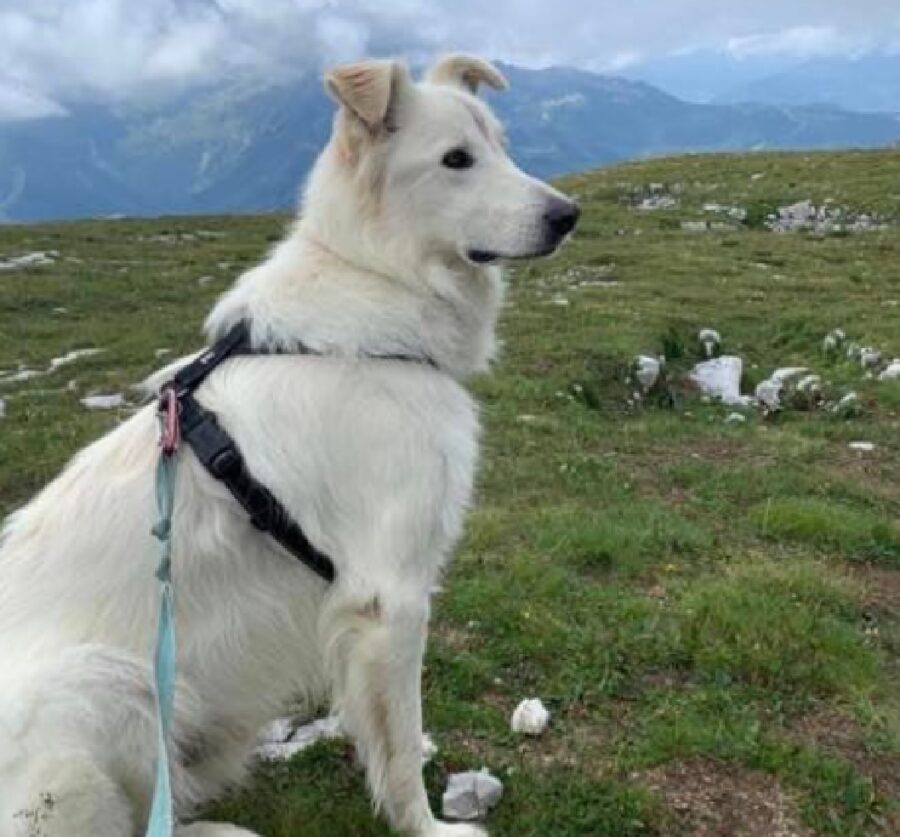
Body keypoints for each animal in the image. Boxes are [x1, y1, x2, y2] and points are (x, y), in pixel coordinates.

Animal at [0, 55, 576, 832]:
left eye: (502, 147)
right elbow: (398, 747)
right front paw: (427, 824)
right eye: (456, 159)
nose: (568, 215)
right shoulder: (390, 596)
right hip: (107, 682)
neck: (378, 281)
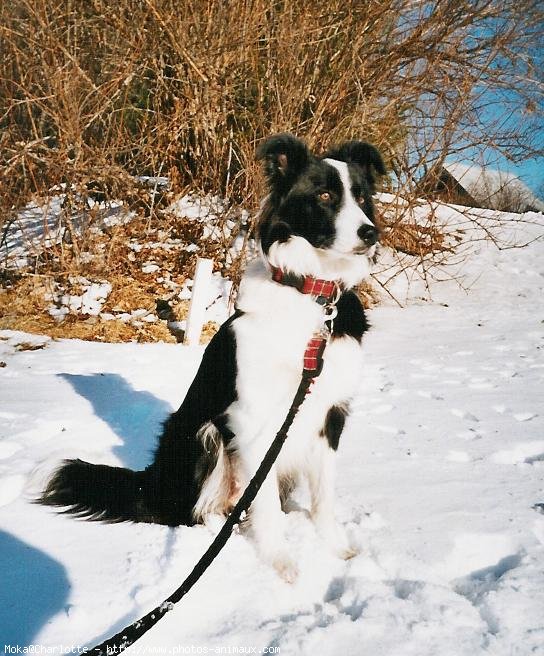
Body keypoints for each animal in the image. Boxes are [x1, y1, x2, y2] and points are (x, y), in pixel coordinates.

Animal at [40, 132, 384, 580]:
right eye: (324, 195)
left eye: (361, 196)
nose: (370, 232)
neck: (313, 294)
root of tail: (151, 485)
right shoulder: (255, 418)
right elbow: (265, 501)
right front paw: (281, 562)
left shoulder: (331, 412)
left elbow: (323, 495)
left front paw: (337, 550)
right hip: (204, 434)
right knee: (200, 512)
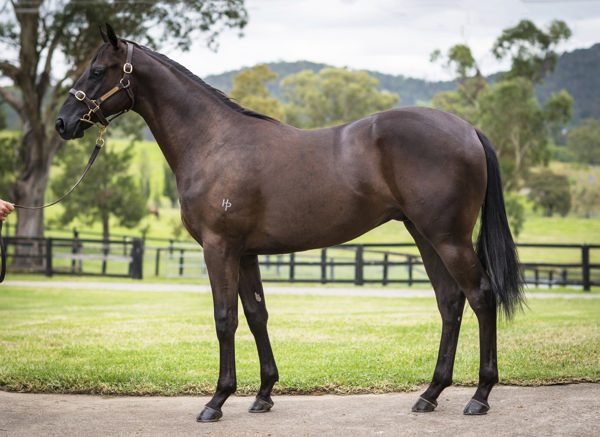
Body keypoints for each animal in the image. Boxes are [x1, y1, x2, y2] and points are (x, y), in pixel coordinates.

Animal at [57, 25, 524, 420]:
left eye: (96, 70)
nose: (63, 123)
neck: (213, 142)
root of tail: (468, 129)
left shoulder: (219, 248)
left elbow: (224, 318)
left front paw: (217, 400)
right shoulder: (245, 253)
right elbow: (256, 314)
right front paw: (264, 394)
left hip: (449, 238)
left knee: (481, 296)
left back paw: (480, 396)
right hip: (425, 235)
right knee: (450, 302)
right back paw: (430, 393)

============================================================

**Work instruction:** Restate word for word each line of the data from the one with "left elbow: (224, 318)" to the last, keeping both ends.

**Solution below:**
left elbow: (224, 318)
left front paw: (217, 400)
right shoulder: (245, 253)
right elbow: (256, 314)
right front paw: (264, 394)
left hip: (449, 238)
left knee: (481, 296)
left back paw: (480, 396)
right hip: (425, 235)
right knee: (450, 302)
right back paw: (430, 393)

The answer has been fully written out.